Work to be completed. Extract every line of text from the entries below, reproducing each one character for character, and omit the pictures.

Information supplied.

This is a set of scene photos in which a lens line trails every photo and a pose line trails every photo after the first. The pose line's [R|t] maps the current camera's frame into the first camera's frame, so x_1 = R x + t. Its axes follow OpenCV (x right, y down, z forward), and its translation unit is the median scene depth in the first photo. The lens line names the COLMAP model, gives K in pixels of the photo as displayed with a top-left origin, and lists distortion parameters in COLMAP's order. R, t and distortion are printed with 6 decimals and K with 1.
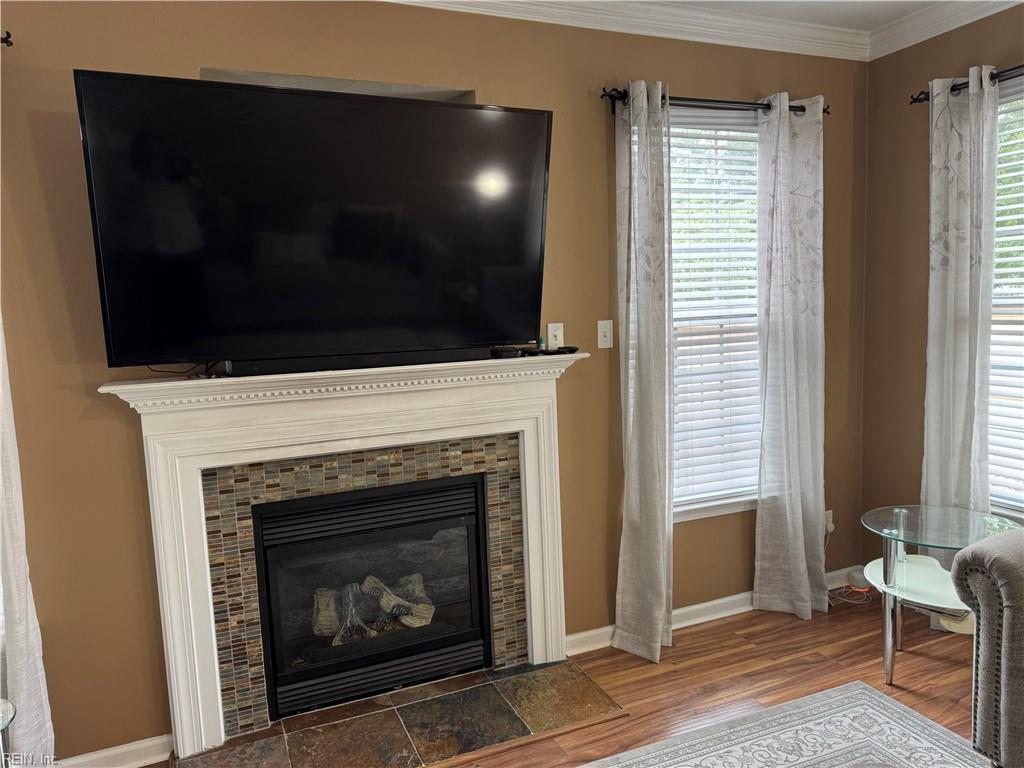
lens RADIAL K [[722.5, 0, 532.9], [0, 722.5, 377.1], [0, 0, 1]] dist [0.058663, -0.075489]
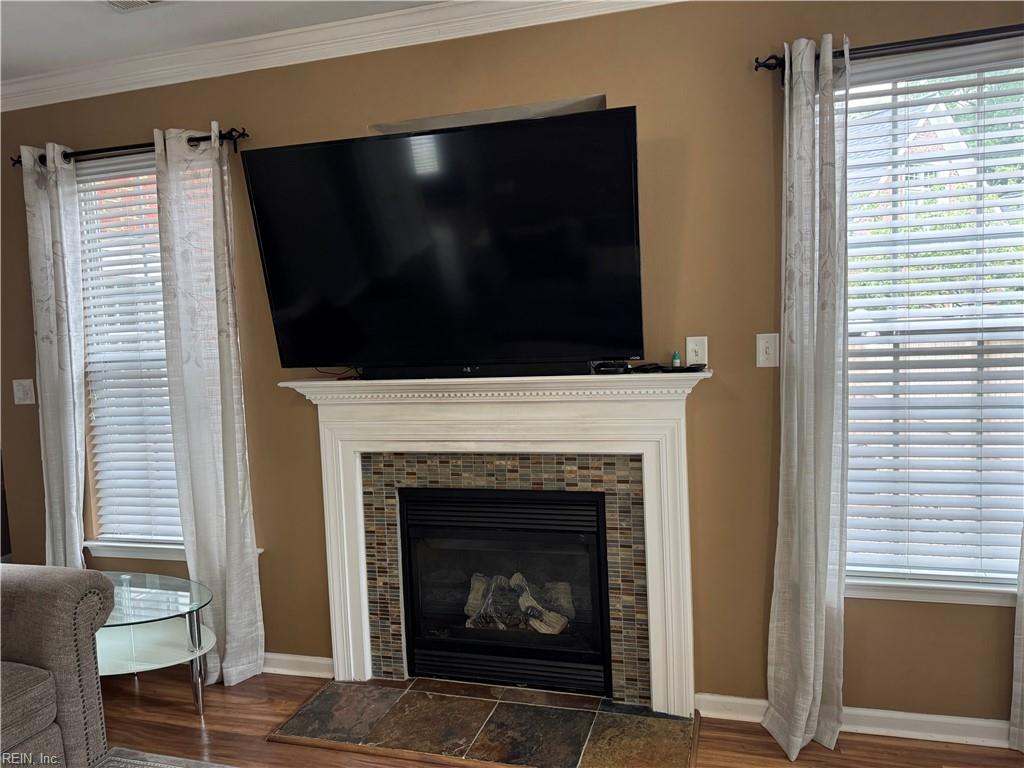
lens RADIAL K [[722.5, 0, 507.5], [0, 722.5, 377.0], [0, 0, 1]] dist [0.058663, -0.075489]
pose [[0.770852, 0.052507, -0.634846, 0.431174], [-0.051926, 0.998460, 0.019532, -0.032080], [0.634894, 0.017909, 0.772391, 0.175938]]
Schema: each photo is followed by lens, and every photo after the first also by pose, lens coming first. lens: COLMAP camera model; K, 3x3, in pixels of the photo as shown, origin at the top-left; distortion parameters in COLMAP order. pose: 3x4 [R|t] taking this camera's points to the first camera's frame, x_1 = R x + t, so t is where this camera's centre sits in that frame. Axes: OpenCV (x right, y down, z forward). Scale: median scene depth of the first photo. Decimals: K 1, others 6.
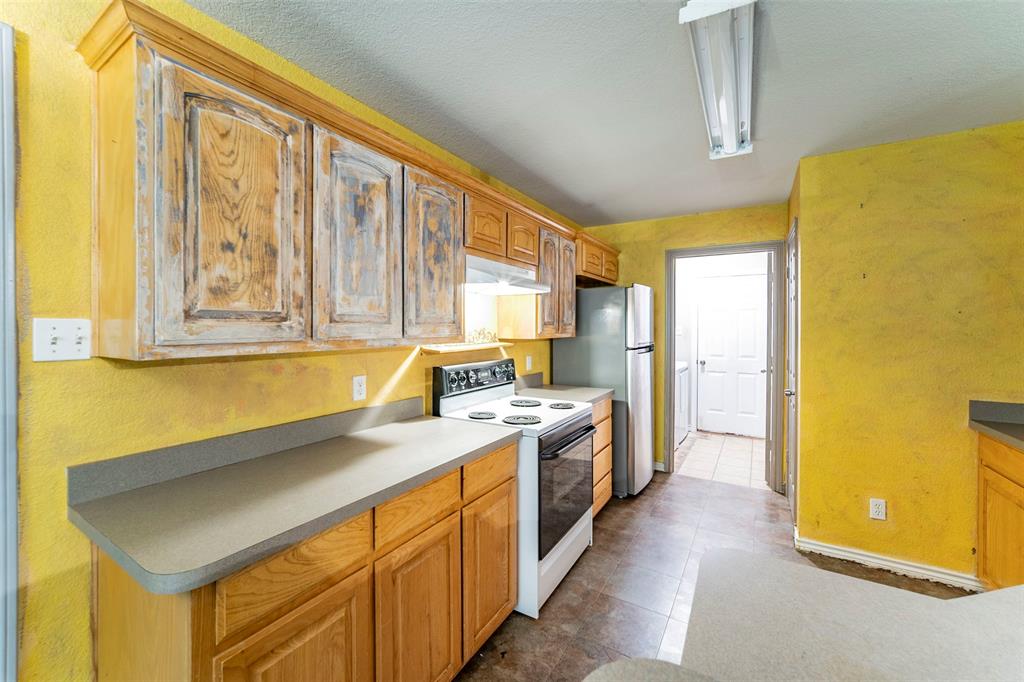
lens RADIAL K [[400.4, 0, 525.8], [0, 400.4, 325.4], [0, 0, 1]] dist [-0.018432, 0.003463]
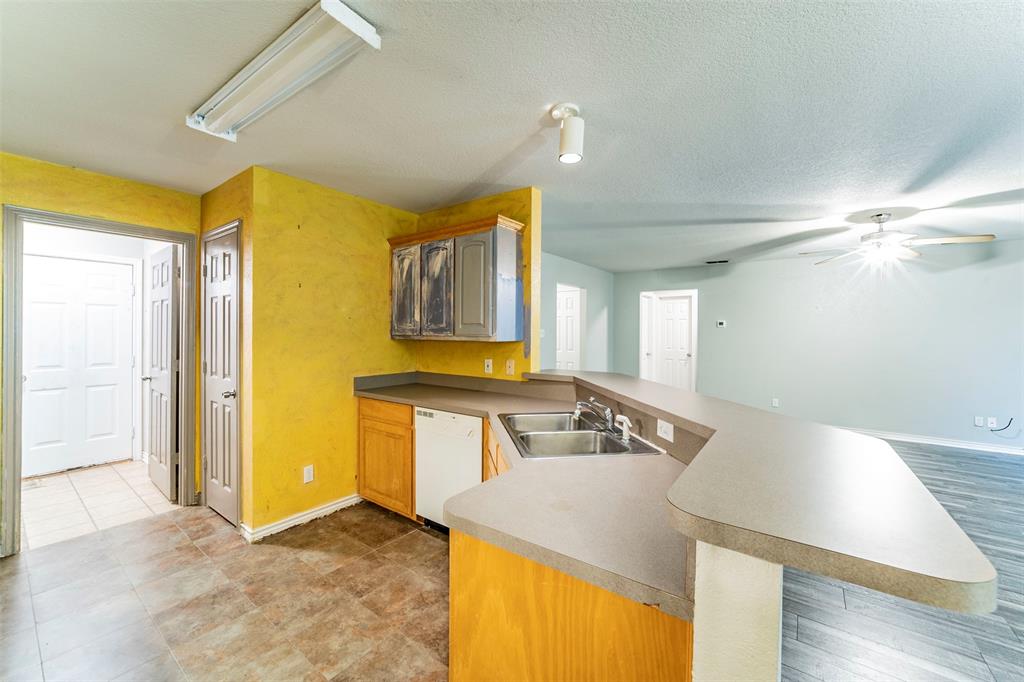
lens RADIAL K [[400.4, 0, 489.9], [0, 400.4, 331.6], [0, 0, 1]] dist [-0.018432, 0.003463]
pose [[0.129257, -0.007757, 0.991581, -0.310178], [-0.006441, 0.999942, 0.008662, 0.001324], [-0.991590, -0.007507, 0.129199, 0.305324]]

Answer section.
This is a set of scene photos in which a lens line trails every photo and a pose line trails every photo after the first. The pose line's [R|t] maps the current camera's frame into the first camera's frame, so x_1 = R x + t. Its axes follow OpenCV (x right, y down, z forward), and its translation unit is the median scene depth in the first photo. The lens line names the COLMAP model, gives K in pixels of the photo as displayed with a top-left origin, and lists distortion parameters in COLMAP's order. R, t and distortion are printed with 6 decimals and K with 1.
lens RADIAL K [[722.5, 0, 532.9], [0, 722.5, 377.1], [0, 0, 1]] dist [0.058663, -0.075489]
lens RADIAL K [[722.5, 0, 507.5], [0, 722.5, 377.0], [0, 0, 1]] dist [0.058663, -0.075489]
pose [[0.770852, 0.052507, -0.634846, 0.431174], [-0.051926, 0.998460, 0.019532, -0.032080], [0.634894, 0.017909, 0.772391, 0.175938]]
Schema: each photo is followed by lens, and every photo after the first also by pose, lens coming first. lens: COLMAP camera model; K, 3x3, in pixels of the photo as shown, origin at the top-left; distortion parameters in COLMAP order. pose: 3x4 [R|t] taking this camera's points to the first camera's frame, x_1 = R x + t, so t is where this camera's centre sits in that frame. Axes: OpenCV (x right, y down, z forward). Scale: median scene depth of the first photo. Decimals: K 1, others 6.
lens RADIAL K [[400.4, 0, 525.8], [0, 400.4, 325.4], [0, 0, 1]] dist [-0.018432, 0.003463]
lens RADIAL K [[400.4, 0, 489.9], [0, 400.4, 331.6], [0, 0, 1]] dist [-0.018432, 0.003463]
pose [[0.129257, -0.007757, 0.991581, -0.310178], [-0.006441, 0.999942, 0.008662, 0.001324], [-0.991590, -0.007507, 0.129199, 0.305324]]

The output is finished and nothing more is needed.